One of my hopes for our American culture is to elevate land stewardship and ecology to the level of our most revered professions.
As the sense of difficulty and economic pressure farmers feel has continued to build, the median age of farmers is creeping up and up and up, suicides are up and up and up, bank defaults are up and up and up. Children in agricultural families are often encouraged to leave agriculture for industry, entertainment or information technology. Those trades deserve reverence in their own right, but elevating them so far above the role of land steward is something we should mull over.
Land stewards are gatekeepers whose actions affect our air quality, our water quality, the nutrient density of our food, and the amount and types of strong chemical substance which will eventually (as their initial form or as metabolites) find their way into the streams and rivers we play in, the groundwater we drink, the oceans we live near, and into our bodies to reside there until we return to the dust from whence we came. That is a great deal of power which affects the general well being of a culture, yet we act (by our system of assigning value in careers) as if these stewards and managers are really just practical people doing practical work of middling consequence and are easily replaced.
One of the interesting phenomena in agriculture is the younger average age of those engaged in regenerative, organic and small scale agriculture. I believe this is because it offers hope for a career that feels like it is making a difference for the broader community and world, but also because it is infused with the dignity of a highly technical trade with a large burden on delicate and intimate knowledge of the ecology involved and the biological as well as mechanical concerns of each day’s action.

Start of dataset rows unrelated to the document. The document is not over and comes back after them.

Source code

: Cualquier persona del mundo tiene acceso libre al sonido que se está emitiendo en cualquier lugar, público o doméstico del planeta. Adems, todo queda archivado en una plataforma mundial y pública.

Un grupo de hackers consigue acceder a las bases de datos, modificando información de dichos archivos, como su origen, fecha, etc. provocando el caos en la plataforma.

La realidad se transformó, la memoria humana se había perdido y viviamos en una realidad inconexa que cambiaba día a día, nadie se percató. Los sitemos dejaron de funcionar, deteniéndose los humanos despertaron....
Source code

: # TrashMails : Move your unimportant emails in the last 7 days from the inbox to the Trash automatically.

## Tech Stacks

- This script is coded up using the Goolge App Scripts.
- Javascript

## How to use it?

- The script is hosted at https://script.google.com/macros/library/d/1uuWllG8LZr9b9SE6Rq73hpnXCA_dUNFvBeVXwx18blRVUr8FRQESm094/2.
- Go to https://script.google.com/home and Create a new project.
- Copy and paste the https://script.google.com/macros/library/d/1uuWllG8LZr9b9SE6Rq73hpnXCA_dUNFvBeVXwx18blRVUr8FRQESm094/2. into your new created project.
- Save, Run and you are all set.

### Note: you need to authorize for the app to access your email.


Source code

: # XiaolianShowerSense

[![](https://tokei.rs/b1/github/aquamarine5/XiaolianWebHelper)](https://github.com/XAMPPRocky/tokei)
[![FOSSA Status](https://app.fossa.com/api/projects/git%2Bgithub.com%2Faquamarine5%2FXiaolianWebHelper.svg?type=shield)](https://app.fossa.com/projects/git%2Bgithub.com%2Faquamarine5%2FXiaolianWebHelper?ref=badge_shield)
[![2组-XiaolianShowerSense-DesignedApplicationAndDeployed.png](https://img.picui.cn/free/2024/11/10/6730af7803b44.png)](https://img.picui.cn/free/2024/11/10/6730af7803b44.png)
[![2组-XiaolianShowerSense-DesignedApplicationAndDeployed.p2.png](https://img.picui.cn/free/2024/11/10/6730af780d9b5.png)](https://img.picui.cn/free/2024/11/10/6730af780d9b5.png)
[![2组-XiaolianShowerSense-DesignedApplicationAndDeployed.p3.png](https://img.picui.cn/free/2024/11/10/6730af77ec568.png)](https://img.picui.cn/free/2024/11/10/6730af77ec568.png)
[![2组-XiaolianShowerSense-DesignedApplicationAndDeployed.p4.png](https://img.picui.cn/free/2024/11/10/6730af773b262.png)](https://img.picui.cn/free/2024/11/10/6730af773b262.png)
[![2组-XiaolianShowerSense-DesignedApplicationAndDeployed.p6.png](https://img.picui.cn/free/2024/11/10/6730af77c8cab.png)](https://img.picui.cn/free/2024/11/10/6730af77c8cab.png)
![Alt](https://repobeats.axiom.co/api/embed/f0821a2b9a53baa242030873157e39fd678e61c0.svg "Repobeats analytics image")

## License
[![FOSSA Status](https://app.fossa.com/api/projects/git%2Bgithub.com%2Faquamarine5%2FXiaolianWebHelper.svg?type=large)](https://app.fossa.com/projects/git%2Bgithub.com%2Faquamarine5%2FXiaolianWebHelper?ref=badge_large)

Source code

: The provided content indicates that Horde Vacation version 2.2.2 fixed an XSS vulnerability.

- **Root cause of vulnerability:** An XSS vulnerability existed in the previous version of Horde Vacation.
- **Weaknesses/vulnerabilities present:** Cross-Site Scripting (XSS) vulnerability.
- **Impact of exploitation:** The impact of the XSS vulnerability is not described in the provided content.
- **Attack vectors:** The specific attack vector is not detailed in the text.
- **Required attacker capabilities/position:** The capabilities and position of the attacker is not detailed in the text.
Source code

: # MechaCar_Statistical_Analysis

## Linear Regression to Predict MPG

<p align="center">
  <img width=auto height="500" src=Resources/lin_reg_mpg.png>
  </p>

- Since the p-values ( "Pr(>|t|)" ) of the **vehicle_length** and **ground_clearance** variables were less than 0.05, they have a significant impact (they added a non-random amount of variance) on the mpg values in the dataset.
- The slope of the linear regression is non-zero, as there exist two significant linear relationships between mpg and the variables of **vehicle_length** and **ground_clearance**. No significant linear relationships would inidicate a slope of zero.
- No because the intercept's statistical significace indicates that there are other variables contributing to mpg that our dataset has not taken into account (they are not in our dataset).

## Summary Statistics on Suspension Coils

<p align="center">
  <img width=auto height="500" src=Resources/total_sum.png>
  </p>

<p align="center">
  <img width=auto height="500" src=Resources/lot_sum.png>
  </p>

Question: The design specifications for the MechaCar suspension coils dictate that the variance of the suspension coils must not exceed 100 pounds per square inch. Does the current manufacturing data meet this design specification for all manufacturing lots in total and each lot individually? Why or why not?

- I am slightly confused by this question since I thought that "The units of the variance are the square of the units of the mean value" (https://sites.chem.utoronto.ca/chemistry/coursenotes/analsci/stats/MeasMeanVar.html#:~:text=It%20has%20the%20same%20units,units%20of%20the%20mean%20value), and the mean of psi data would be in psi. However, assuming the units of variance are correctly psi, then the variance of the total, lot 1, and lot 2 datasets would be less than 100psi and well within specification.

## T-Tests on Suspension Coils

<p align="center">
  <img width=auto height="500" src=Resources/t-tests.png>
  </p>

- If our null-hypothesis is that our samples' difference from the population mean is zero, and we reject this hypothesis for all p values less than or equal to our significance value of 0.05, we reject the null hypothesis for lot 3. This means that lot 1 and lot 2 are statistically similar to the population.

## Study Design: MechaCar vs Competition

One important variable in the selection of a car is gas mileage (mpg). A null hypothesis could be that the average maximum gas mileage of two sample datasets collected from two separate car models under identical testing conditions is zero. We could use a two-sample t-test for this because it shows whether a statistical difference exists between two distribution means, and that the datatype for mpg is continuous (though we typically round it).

This dignity is the sort of pressure attracting energetic people who want to make their mark and do their part.
No matter conventional or organic I believe land stewards, the people who care for the physical and ecological wealth that undergirds every other part of our civilization (our soil, our air and our water) should be asked to continue innovating, continue pushing boundaries, continue to grow closer to the communities served and seek their good, not only in the products produced, but in clean air, clean water, healthy soil and in a landscape so beautiful as to inspire our budding poets to revel in its verdant and immodest beauty.
As temperatures drop to 27 tonight, it is just another day in spring; the joys can never be separated from the pains easily. So out we go to continue growing closer to the plants, the animals and the soil that we steward in hopes we will delight our fellow man, and have some return for our efforts, and in the end to live in a more beautiful and productive landscape.